DESCRIPTION (provided by applicant): Transcription and processing of ribosomal RNA genes (rRNA) are intimately linked to processes that control cell growth and proliferaton. Expression of rRNA is regulated by multiple signals such as nutrient availability, growth factors and cellular stress. Not surprising, increasing evidence suggest that large changes in the up-regulation of rRNA synthesis may be one of the most important signatures of cancer cells. Transcription Terminator Factor (TTF-I) is an essential factor in rRNA transcription that also determines the overall architecture of the rDNA promoter. TTF-I orchestrates the epigenetic state of both active and silenced genes through the recruitment of different set of chromatin remodelers and modifiers.
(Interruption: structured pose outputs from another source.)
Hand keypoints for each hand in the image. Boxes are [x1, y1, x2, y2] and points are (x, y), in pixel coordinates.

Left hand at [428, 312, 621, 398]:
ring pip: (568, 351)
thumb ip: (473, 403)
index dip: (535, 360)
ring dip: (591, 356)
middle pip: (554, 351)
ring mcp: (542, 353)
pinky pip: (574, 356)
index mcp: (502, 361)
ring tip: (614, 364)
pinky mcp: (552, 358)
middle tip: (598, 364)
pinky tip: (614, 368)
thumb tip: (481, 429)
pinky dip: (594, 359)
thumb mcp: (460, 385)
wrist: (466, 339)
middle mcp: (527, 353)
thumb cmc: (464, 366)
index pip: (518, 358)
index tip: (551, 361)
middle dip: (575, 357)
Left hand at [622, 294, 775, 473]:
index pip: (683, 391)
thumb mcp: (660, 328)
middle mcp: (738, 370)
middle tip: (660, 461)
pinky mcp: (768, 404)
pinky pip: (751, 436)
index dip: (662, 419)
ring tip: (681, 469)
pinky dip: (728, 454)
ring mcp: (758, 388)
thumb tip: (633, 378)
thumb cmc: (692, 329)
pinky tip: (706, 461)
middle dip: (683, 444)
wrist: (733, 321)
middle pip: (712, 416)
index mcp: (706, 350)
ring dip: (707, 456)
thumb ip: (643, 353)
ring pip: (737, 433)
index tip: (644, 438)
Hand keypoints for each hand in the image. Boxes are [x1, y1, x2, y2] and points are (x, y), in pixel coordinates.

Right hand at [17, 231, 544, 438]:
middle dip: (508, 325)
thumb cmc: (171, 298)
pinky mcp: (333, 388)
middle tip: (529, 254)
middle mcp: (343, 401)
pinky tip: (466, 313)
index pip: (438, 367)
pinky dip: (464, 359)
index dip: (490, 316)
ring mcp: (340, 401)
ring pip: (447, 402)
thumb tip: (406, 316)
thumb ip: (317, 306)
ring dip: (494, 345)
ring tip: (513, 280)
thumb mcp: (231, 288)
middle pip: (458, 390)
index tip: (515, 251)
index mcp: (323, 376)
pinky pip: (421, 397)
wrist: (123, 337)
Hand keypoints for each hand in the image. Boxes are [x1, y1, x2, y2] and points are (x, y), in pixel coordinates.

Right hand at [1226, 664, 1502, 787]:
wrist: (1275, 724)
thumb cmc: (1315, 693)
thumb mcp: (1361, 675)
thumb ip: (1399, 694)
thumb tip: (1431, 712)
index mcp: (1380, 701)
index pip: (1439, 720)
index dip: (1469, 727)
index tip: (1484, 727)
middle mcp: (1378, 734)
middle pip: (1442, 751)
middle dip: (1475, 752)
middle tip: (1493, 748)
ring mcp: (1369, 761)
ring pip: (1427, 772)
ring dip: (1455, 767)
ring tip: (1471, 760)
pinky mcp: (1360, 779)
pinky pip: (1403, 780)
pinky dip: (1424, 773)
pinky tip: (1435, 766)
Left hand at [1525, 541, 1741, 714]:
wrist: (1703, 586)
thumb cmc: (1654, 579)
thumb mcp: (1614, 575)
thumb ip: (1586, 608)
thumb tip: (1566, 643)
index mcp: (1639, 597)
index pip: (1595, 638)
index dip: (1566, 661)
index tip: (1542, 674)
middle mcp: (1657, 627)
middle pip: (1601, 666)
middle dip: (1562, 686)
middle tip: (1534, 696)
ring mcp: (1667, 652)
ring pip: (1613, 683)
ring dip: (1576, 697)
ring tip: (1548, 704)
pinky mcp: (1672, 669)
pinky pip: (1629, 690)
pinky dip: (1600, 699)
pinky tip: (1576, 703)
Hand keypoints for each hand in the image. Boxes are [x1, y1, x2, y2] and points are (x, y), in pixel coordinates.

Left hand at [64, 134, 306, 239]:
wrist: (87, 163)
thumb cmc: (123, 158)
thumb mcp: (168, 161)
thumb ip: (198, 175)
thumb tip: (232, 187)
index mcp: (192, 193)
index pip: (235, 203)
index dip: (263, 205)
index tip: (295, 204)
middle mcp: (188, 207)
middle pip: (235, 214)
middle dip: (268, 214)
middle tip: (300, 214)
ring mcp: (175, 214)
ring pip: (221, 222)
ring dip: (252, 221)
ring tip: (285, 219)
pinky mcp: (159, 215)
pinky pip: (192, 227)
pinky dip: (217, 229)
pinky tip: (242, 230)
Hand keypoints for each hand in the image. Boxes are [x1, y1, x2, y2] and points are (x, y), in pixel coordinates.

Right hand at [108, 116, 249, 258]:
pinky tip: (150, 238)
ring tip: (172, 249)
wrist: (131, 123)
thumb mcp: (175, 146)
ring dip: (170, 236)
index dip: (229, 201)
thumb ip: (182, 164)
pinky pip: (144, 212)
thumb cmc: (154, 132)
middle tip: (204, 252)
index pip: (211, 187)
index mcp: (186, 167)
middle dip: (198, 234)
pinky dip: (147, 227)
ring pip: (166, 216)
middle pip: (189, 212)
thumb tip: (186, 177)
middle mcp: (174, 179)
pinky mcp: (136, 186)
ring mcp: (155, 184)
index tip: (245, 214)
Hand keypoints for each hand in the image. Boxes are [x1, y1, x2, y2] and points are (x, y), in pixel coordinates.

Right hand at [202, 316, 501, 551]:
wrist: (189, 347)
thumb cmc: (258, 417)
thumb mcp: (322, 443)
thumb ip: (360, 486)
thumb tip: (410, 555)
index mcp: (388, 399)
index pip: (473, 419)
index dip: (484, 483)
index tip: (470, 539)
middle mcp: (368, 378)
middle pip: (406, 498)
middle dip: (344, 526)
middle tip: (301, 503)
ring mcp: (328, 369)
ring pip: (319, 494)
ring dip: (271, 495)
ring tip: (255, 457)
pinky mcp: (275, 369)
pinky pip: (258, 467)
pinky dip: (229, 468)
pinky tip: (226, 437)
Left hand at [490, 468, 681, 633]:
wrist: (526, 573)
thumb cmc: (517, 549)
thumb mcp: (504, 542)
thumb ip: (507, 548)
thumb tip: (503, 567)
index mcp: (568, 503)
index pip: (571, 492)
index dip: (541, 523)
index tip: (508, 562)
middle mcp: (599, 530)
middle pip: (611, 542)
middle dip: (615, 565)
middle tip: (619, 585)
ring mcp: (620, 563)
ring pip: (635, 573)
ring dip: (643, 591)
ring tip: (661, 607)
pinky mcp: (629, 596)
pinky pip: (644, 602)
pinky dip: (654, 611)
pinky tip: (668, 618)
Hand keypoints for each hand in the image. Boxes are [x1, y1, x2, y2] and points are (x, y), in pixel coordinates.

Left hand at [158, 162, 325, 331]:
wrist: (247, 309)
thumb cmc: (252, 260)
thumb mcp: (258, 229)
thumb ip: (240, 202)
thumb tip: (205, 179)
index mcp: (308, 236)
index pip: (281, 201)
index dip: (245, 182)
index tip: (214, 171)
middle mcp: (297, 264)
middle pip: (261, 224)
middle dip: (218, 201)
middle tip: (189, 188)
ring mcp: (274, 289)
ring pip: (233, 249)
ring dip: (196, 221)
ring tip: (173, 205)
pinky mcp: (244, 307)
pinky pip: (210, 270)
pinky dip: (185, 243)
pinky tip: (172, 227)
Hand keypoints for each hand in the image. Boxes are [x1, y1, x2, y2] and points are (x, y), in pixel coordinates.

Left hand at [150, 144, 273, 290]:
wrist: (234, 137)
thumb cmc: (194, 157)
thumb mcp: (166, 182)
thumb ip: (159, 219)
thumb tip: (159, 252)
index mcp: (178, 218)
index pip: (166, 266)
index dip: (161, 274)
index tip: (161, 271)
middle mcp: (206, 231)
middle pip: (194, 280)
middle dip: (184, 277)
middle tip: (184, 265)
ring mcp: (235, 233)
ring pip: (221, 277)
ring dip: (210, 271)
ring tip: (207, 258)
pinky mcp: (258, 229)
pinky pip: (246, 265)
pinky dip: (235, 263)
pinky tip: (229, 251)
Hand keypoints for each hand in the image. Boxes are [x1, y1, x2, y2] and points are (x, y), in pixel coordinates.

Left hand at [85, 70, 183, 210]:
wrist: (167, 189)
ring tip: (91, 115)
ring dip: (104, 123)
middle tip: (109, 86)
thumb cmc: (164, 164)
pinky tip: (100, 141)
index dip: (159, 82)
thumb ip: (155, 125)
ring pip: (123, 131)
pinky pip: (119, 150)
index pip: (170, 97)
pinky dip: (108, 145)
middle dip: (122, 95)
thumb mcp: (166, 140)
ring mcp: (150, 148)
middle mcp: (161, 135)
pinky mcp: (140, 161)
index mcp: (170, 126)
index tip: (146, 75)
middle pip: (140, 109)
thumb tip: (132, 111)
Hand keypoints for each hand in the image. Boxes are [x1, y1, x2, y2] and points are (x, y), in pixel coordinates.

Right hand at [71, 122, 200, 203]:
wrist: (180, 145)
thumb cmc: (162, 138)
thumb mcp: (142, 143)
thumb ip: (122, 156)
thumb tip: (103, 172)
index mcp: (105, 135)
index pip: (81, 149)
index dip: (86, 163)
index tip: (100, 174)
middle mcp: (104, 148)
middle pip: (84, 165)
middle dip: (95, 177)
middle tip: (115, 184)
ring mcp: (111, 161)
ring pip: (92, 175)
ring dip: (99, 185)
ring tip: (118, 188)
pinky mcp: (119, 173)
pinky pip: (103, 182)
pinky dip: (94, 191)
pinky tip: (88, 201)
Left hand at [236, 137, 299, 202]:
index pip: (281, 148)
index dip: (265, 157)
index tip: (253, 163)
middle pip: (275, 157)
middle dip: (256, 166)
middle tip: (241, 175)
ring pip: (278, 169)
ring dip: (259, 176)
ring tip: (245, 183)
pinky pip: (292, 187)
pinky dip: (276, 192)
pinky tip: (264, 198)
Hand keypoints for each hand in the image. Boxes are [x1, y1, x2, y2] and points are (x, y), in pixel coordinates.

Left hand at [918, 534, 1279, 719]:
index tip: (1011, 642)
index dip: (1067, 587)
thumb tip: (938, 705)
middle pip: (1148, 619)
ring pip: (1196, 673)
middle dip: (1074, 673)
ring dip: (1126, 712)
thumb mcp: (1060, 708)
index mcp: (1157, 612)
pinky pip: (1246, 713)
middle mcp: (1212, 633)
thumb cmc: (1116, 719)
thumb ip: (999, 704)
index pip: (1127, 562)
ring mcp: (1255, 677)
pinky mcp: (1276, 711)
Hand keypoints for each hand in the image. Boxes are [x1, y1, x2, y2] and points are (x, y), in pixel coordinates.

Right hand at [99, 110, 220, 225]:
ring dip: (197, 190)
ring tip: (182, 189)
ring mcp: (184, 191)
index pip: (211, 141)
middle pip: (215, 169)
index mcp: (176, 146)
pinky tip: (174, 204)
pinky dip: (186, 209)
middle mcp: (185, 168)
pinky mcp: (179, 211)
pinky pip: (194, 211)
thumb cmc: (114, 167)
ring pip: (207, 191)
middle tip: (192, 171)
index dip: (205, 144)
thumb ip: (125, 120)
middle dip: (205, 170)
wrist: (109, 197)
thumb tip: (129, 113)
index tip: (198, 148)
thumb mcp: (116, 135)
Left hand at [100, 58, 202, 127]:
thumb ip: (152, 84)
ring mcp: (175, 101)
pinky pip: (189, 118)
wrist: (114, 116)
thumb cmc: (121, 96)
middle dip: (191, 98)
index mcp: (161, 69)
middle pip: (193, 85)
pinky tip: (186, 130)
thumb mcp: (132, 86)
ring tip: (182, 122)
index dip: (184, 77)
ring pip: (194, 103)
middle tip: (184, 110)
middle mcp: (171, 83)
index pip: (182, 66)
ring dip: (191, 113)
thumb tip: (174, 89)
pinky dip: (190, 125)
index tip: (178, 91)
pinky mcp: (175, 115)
In active rRNA genes, TTF-I binds to the terminator T0 site and recruits Cockayne Sindrome Protein B (CSB) that in an ATP dependent reaction modifies the position of nucleosomes in the promoter and activates transcription of the gene. In addition, TTF-I can recruit the Nucleolus Remodeler complex (NoRC) to have the opposite effect in transcription and promotes rRNA gene silencing. Although many details about the general features of each mechanism are known, a mechanistic view of the role of TTF-I in the epigenetic regulation of rRNA genes at the atomic level is lacking. In this new R21 we proposed to develop a system to understand: 1) How TTF-I binds chromatin templates and the structural changes occurring after this initial binding and 2) How TTF-I recruits CSB and the changes that occur upon recruitment in the position of the nucleosomes. We will use a combination of functiona assays to map the interactions of TTF-I and CSB and a hybrid structural approach combining X-ray crystallography, single-particle reconstruction electron microscopy (EM) and small-angle x-ray scattering (SAXS). In addition to obtaining for the first time a detailed viw of the remodeling complexes and the changes leading to the activation of rRNA genes, the system developed in this application will lead us into future studies of gene silencing by th recruitment of the NoRC complex and the protein complexes that regulate the cellular abundance of TTF-I such as its interaction with tumor suppressors ARFp19 and MDM2. This work will be in close collaboration with Dr. Montserrat Samso that will provide expertise in single-particle reconstruction EM and Dr. Deepak Bastia that will provide technical help in the biochemical assays.

描述（由申请人提供）：核糖体RNA基因（RRNA）的转录和处理与控制细胞生长和增殖的过程密切相关。 rRNA的表达受养分可用性等多种信号的调节 因素和细胞应激。毫不奇怪，越来越多的证据表明，rRNA合成上调的大量变化可能是癌细胞最重要的特征之一。 转录终结因子（TTF-I）是RRNA转录的重要因素，它也决定了RDNA启动子的整体结构。 TTF-I通过募集不同的染色质重塑剂和修饰剂的募集来策划活性基因和沉默基因的表观遗传状态。 在活性rRNA基因中，TTF-I与终结剂T0位点结合，并募集Cockayne sindrome蛋白B（CSB），在ATP依赖反应中，核小体在启动子中的位置修饰并激活基因的转录。 此外，TTF-I可以募集核仁重塑仪（NORC）在转录中具有相反的作用，并促进rRNA基因沉默。尽管已知有关每种机制的一般特征的许多细节，但缺乏TTF-I在原子水平上rRNA基因表观遗传调节中的作用的机械观点。 在新的R21中，我们建议开发一个系统来理解：1）TTF-I如何结合染色质模板以及这种初始结合后发生的结构变化； 2）TTF-I如何募集CSB以及在核体位置募集时发生的变化。 我们将使用功能A分析的组合来绘制TTF-I和CSB的相互作用以及结合X射线晶体学，单粒子重建电子显微镜（EM）和小角X射线散射（SAXS）的杂种结构方法。 除了首次获得重塑络合物的详细viw以及导致rRNA基因激活的变化外，在本应用中开发的系统还将导致我们通过募集NORC复合物和蛋白质复合物和蛋白质复合物的未来对基因沉默的研究，这些蛋白质复合物调节了TTF-I与TTF-I的细胞丰富性，例如与TTF-I的细胞丰富性，例如与TTTF-I相互作用的undor pessress 29和Arfpp的相互作用。 这项工作将与Montserrat Samso博士密切合作，该博士将提供单粒子重建EM和Deepak Bastia博士的专业知识，这些知识将在生化测定中提供技术帮助。